Von Günter H. Jekubzik

"Große Erwartungen" bestimmen das letzte Wochenende der 48. Berlinale: Wen kürt die Jury um Ben Kingsley zu den Bären-Siegern? Wird Robert DeNiro heute endlich für die Filmromanze "Große Erwartungen" nach Berlin kommen? Er kann dann gleich Interviews für zwei andere Filme geben: Auch in Tarantinos "Jackie Brown" und gestern in Barry Levinson Politsatire "Wag the Dog" war der Star im Wettbewerb zu sehen. Der Freitag brachte auch die kürzesten zwei Stunden der diesjährigen Berlinale, die beste Grisham-Verfilmung und einen ungemein spannenden Robert Altman-Thriller: Mit "The Gingerbreadman" zeigte der Altmeister an seinem 73. Geburtstag, daß ihm nicht nur komplexe Kunstwerke wie zu letzt "The Player", "Short Cuts", "Mrs. Parker" oder "Pret-a-porter" gelingen. Auch ein gradliniges, hauptsächlich auf Tempo und Spannung ausgerichtetes Filmrätsel gewinnt unter Altmans Regie ganz besonderen Reiz. Kenneth Branagh spielt Rick Magruder, einen sehr erfolgreichen, aber immer noch bescheidenen und ganz sympathischen Anwalt, dessen Einsamkeit ihn in die Arme der jungen Kellnerin Mallory Doss (Embeth Davidtz) treibt. Nachdem Magruder die ängstliche Mallory juristisch gegen ihren scheinbar gefährlichen verstörten Vater schützt, häufen sich die anonymen Drohungen gegen die Familie des Anwalts. "Gingerbread Man" heißt nach einer gruseligen Geschichte, die Mallorys Vater erzählt haben soll, auf deutsch Lebkuchenmann. Der Film lief außer Konkurrenz.

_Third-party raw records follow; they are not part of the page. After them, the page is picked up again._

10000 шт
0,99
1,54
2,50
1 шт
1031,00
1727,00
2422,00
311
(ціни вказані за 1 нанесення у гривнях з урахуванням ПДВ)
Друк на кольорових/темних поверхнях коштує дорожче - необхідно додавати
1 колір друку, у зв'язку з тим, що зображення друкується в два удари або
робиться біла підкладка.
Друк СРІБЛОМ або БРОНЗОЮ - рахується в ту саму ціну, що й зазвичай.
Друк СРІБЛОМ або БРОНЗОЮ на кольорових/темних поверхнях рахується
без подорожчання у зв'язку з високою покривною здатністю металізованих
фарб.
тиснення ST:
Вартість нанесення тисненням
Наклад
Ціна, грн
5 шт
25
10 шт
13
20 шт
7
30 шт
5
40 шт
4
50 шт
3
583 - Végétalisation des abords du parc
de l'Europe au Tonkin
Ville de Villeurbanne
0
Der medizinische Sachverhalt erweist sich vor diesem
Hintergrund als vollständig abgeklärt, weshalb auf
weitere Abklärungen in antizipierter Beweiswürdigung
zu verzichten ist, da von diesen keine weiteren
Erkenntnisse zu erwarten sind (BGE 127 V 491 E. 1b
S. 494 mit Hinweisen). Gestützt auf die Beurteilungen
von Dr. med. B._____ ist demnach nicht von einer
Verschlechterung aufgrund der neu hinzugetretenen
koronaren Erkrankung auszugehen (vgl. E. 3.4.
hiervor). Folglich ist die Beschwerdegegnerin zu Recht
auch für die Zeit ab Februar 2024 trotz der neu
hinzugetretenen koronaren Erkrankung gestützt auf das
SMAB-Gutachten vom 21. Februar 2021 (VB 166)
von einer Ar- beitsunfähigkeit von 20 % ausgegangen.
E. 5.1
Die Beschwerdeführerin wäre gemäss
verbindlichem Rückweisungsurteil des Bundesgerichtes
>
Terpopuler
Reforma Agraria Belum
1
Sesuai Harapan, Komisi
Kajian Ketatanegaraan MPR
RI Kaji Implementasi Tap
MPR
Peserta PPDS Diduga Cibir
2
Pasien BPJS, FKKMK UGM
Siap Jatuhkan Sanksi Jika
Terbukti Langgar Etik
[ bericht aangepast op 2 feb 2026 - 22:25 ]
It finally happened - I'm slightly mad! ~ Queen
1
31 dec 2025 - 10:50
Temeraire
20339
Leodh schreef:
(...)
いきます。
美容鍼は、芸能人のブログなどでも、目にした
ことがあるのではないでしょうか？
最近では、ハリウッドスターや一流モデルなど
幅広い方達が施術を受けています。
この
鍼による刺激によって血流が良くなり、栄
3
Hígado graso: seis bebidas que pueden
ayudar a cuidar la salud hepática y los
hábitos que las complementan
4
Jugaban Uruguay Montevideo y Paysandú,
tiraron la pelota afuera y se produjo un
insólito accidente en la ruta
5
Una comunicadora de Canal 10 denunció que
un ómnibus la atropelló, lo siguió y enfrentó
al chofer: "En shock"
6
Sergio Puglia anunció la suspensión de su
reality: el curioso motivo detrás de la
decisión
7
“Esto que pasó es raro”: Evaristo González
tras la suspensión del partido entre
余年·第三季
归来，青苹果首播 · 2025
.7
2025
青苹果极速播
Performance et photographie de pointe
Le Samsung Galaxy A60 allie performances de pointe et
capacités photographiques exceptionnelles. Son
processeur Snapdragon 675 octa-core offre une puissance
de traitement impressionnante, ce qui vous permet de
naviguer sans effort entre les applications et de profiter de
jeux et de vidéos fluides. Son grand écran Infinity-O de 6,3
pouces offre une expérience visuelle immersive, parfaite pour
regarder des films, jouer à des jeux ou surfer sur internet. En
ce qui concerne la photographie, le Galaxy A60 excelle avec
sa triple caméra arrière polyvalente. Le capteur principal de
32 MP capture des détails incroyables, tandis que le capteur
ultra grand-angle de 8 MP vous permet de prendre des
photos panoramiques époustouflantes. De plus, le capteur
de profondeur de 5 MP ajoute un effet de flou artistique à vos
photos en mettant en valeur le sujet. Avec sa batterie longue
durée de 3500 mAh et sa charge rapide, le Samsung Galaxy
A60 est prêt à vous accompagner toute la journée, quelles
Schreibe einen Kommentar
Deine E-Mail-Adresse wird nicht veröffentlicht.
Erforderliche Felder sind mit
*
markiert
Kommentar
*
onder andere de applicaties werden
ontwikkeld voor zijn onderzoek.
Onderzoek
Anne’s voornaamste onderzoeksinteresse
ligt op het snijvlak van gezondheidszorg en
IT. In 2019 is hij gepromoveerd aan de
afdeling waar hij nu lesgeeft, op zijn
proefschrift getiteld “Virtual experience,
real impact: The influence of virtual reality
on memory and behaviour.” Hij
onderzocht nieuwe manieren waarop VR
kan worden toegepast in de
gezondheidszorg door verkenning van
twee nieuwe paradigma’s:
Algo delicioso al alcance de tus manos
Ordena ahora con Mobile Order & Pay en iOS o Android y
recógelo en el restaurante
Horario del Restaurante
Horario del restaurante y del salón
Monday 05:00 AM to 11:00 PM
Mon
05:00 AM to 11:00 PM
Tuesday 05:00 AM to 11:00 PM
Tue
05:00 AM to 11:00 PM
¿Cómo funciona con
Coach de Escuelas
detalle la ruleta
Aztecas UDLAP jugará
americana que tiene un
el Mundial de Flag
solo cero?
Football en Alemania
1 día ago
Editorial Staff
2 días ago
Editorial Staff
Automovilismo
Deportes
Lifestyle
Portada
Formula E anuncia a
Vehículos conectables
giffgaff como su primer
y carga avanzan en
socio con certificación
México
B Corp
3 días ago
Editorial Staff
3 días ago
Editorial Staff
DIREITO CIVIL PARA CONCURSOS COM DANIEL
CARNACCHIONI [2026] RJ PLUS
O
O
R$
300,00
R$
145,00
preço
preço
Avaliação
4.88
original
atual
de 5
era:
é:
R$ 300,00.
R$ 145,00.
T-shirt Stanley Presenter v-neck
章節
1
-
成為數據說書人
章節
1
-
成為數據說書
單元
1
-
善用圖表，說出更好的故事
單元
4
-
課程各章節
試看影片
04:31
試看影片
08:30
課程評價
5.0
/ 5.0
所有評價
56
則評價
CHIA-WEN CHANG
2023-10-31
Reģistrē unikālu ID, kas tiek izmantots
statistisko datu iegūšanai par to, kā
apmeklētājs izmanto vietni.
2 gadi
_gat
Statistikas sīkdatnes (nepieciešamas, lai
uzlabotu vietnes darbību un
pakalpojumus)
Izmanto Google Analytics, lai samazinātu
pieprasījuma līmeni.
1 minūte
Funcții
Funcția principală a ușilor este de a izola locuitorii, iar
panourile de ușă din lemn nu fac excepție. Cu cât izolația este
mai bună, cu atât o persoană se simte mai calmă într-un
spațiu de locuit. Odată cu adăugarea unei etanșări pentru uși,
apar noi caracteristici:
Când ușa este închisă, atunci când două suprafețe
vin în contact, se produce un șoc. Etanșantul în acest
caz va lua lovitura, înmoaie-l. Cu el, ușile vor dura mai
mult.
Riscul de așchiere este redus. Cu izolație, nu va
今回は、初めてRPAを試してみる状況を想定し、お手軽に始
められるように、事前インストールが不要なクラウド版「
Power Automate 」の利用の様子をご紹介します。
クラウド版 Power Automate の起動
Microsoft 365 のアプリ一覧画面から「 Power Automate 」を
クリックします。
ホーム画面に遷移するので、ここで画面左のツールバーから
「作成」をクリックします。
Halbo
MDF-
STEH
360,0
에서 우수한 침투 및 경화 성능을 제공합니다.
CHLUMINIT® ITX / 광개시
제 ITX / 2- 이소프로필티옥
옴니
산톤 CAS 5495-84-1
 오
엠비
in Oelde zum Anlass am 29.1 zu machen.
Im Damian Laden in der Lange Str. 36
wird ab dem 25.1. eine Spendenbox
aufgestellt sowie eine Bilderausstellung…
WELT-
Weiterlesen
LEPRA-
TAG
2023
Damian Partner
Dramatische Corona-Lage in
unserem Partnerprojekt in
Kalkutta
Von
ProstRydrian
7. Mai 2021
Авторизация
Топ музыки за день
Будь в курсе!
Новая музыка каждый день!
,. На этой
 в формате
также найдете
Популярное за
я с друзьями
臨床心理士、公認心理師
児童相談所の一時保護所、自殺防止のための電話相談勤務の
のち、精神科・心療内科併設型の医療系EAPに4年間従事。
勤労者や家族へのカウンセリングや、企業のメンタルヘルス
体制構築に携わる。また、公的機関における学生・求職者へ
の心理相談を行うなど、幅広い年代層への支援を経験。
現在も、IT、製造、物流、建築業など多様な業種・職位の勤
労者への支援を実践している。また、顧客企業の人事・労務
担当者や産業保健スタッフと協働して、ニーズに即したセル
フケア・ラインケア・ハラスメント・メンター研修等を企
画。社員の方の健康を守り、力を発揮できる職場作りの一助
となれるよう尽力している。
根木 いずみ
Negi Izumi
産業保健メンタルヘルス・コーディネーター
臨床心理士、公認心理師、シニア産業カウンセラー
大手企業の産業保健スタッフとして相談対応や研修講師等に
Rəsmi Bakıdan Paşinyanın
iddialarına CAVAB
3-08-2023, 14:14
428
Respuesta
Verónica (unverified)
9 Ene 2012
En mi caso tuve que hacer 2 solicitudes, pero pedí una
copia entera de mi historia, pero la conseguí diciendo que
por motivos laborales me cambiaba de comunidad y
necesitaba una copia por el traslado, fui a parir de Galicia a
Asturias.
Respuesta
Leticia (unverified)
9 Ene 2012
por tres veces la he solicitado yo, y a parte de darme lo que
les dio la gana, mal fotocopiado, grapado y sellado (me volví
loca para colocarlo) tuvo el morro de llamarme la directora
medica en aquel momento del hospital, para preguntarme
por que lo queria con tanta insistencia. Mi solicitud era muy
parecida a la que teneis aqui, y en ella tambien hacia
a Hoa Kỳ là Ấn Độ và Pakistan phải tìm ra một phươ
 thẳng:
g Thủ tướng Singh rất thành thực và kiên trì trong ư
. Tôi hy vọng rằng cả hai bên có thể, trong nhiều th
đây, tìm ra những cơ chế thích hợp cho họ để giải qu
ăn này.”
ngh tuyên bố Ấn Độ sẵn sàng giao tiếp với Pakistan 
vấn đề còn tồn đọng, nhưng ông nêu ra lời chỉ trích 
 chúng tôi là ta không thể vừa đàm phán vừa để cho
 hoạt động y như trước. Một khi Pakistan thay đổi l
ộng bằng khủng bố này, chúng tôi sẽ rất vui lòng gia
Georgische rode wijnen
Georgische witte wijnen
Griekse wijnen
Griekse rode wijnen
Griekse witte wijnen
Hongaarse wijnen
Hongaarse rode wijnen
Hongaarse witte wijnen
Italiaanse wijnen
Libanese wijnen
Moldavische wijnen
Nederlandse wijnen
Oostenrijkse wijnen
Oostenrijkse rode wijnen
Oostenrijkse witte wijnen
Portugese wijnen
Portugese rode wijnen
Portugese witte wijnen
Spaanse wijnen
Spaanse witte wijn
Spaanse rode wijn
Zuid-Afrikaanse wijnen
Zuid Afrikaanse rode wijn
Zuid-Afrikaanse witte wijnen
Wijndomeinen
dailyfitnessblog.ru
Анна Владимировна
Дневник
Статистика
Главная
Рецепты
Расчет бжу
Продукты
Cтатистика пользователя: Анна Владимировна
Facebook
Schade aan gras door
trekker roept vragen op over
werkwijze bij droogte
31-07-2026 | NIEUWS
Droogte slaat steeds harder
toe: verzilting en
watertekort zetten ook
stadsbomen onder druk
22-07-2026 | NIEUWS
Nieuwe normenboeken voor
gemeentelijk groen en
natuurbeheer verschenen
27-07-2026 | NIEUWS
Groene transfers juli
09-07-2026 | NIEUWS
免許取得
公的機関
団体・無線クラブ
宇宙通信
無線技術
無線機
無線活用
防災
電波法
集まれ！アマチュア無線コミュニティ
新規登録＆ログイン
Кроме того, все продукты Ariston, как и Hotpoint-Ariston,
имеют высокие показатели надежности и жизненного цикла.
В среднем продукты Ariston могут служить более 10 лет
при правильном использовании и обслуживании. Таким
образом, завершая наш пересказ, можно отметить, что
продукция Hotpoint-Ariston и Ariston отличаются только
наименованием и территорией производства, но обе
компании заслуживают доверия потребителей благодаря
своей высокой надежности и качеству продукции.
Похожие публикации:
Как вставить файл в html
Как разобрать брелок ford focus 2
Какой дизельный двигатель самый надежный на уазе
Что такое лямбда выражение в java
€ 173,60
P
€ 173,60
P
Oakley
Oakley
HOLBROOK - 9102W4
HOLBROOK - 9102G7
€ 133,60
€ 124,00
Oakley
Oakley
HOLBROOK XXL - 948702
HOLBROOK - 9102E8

Im Wettbewerb beeindruckte Michael Winterbottom mit "I want you": Vier Menschen bekommen darin in einem britischen Seebad miteinander zu tun, vier Figuren mit fesselnden Brüchen. Martin hat hier vor Jahren einen Mord begangen und kehrt nun zurück. Schnell wird seine Stoßrichtung klar, er will zurück zu seiner Jugendliebe Helen. Die Helen arbeitet in einem Friseurladen. Ihren Freund, den Radio-DJ Bob, läßt sie nicht ran. Behilflich beim Ruhigstellen von Bob ist ein witzig montierter Zusammenschnitt privater Gespräche, der anonym über den Sender geht und den Moderator Bob bloßstellt. Die Aufnahmen stammen vom vierzehnjährigen, blonden Honda, der Helen umschwärmt. Honda ist ein Ohrenmensch, das Hören bestimmt seine Sinne. Was Honda sieht, ist unklar, farblich verzerrt. Er sprach nicht mehr, seit seine Mutter starb. Hondas Schwester Smokey schleppt aus dem Klub am Pier fast jede Nacht einen neuen Mann ab. Auch eine Folge des Krieges, dem Honda und Smokey entflohen? Nur Michael will nicht richtig mit Smokey. Michael will Helen, wie immer bedrohlicher klar wird.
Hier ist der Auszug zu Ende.